How to search the database
We've created two ways of searching. The simple interface, above, searches all the text in the database. It works well for collector surnames, botanical names (family, genus, species) and country names. There's also an advanced search screen, which allows the use of standardised terms for use, plant part, geography and specimen type (e.g. wood, archaeology). By combining search terms, sophisticated searches can be done. Detailed results can be downloaded as text and spreadsheet files.

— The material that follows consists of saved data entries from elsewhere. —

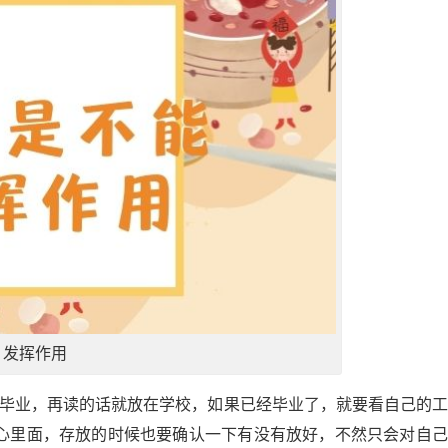
发挥作用
经毕业，再读的话就放在学校，如果已经毕业了，就要看自己的
心里面，存放的时候也要确认一下有没有放好，不然只会对自己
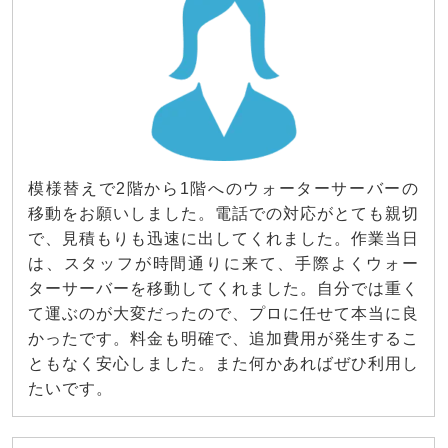
模様替えで2階から1階へのウォーターサーバーの
移動をお願いしました。電話での対応がとても親切
で、見積もりも迅速に出してくれました。作業当日
は、スタッフが時間通りに来て、手際よくウォー
ターサーバーを移動してくれました。自分では重く
て運ぶのが大変だったので、プロに任せて本当に良
かったです。料金も明確で、追加費用が発生するこ
ともなく安心しました。また何かあればぜひ利用し
たいです。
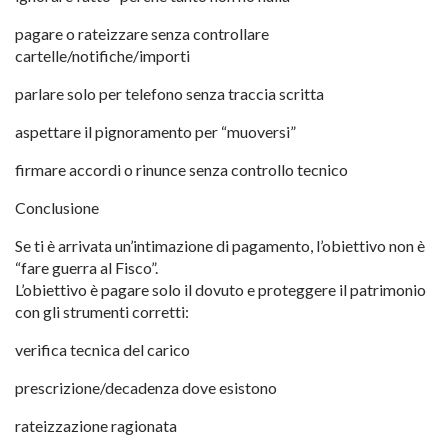
pagare o rateizzare senza controllare
cartelle/notifiche/importi
parlare solo per telefono senza traccia scritta
aspettare il pignoramento per “muoversi”
firmare accordi o rinunce senza controllo tecnico
Conclusione
Se ti è arrivata un’intimazione di pagamento, l’obiettivo non è
“fare guerra al Fisco”.
L’obiettivo è pagare solo il dovuto e proteggere il patrimonio
con gli strumenti corretti:
verifica tecnica del carico
prescrizione/decadenza dove esistono
rateizzazione ragionata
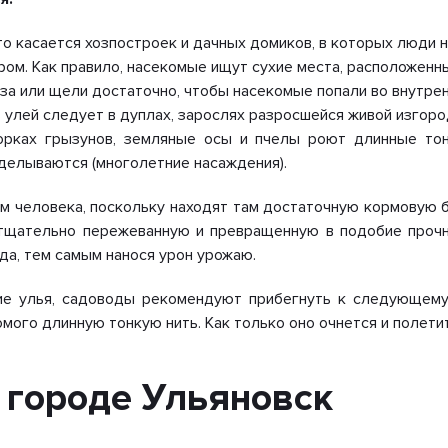
то касается хозпостроек и дачных домиков, в которых люди н
ром. Как правило, насекомые ищут сухие места, расположенн
за или щели достаточно, чтобы насекомые попали во внутрен
ь улей следует в дуплах, зарослях разросшейся живой изгоро
орках грызунов, земляные осы и пчелы роют длинные то
делываются (многолетние насаждения).
м человека, поскольку находят там достаточную кормовую б
 тщательно пережеванную и превращенную в подобие проч
да, тем самым нанося урон урожаю.
ие улья, садоводы рекомендуют прибегнуть к следующему
омого длинную тонкую нить. Как только оно очнется и полетит
 городе Ульяновск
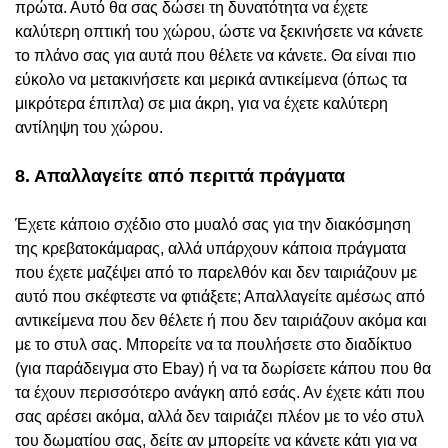
πρώτα. Αυτό θα σας δώσει τη δυνατότητα να έχετε
καλύτερη οπτική του χώρου, ώστε να ξεκινήσετε να κάνετε
το πλάνο σας για αυτά που θέλετε να κάνετε. Θα είναι πιο
εύκολο να μετακινήσετε και μερικά αντικείμενα (όπως τα
μικρότερα έπιπλα) σε μια άκρη, για να έχετε καλύτερη
αντίληψη του χώρου.
8. Απαλλαγείτε από περιττά πράγματα
Έχετε κάποιο σχέδιο στο μυαλό σας για την διακόσμηση
της κρεβατοκάμαρας, αλλά υπάρχουν κάποια πράγματα
που έχετε μαζέψει από το παρελθόν και δεν ταιριάζουν με
αυτό που σκέφτεστε να φτιάξετε; Απαλλαγείτε αμέσως από
αντικείμενα που δεν θέλετε ή που δεν ταιριάζουν ακόμα και
με το στυλ σας. Μπορείτε να τα πουλήσετε στο διαδίκτυο
(για παράδειγμα στο Ebay) ή να τα δωρίσετε κάπου που θα
τα έχουν περισσότερο ανάγκη από εσάς. Αν έχετε κάτι που
σας αρέσει ακόμα, αλλά δεν ταιριάζει πλέον με το νέο στυλ
του δωματίου σας, δείτε αν μπορείτε να κάνετε κάτι για να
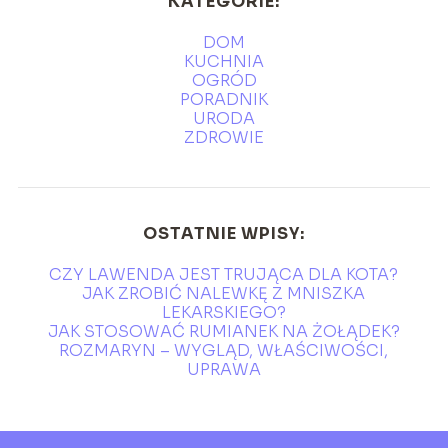
KATEGORIE:
DOM
KUCHNIA
OGRÓD
PORADNIK
URODA
ZDROWIE
OSTATNIE WPISY:
CZY LAWENDA JEST TRUJĄCA DLA KOTA?
JAK ZROBIĆ NALEWKĘ Z MNISZKA
LEKARSKIEGO?
JAK STOSOWAĆ RUMIANEK NA ŻOŁĄDEK?
ROZMARYN – WYGLĄD, WŁAŚCIWOŚCI,
UPRAWA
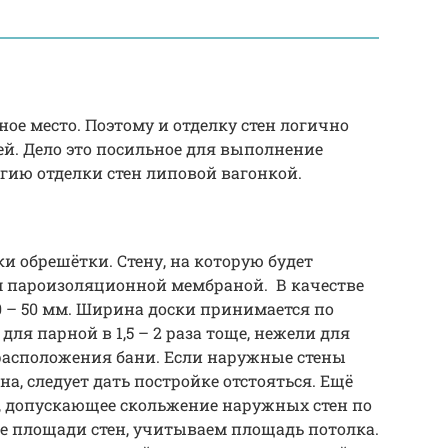
ое место. Поэтому и отделку стен логично
й. Дело это посильное для выполнение
гию отделки стен липовой вагонкой.
ки обрешётки. Стену, на которую будет
 пароизоляционной мембраной. В качестве
 – 50 мм. Ширина доски принимается по
ля парной в 1,5 – 2 раза тоще, нежели для
расположения бани. Если наружные стены
а, следует дать постройке отстояться. Ещё
, допускающее скольжение наружных стен по
ме площади стен, учитываем площадь потолка.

The database now covers 85,000 specimens. We have digital images for about 2000, and these have been placed online as part of the database. For the first time, it's easy to find out if a specimen photograph is available, a facility that will be popular with publishers as well as researchers.
A good thing?
There's been lots of debate about museum databases (for example, on the Museum Computing Group email list, and this useful review by Barbara Lejeune). Some have argued that databases should not go online until they are perfected. Instead, we have decided to make the database available now, and to tidy up the data as time allows, on the grounds that something that is good (but not perfect) and available is better than something that is not available. The impact of online databases on enquiries has also been much debated. My hope is that more researchers will find material of interest in the collection via the database. That may well translate into more emails and visits, but researchers can do the searches themselves, and will have a much better idea of what they want to see.
Only a few ethnobotanical collections are online. Apart from Kew, I'm only aware of the Field Museum, the Museum of Anthropology at the University of Michigan, and the Edward Palmer Collections at the Smithsonian. Let's hope that more go online soon, raising the exciting possibility of a single search interface for them all.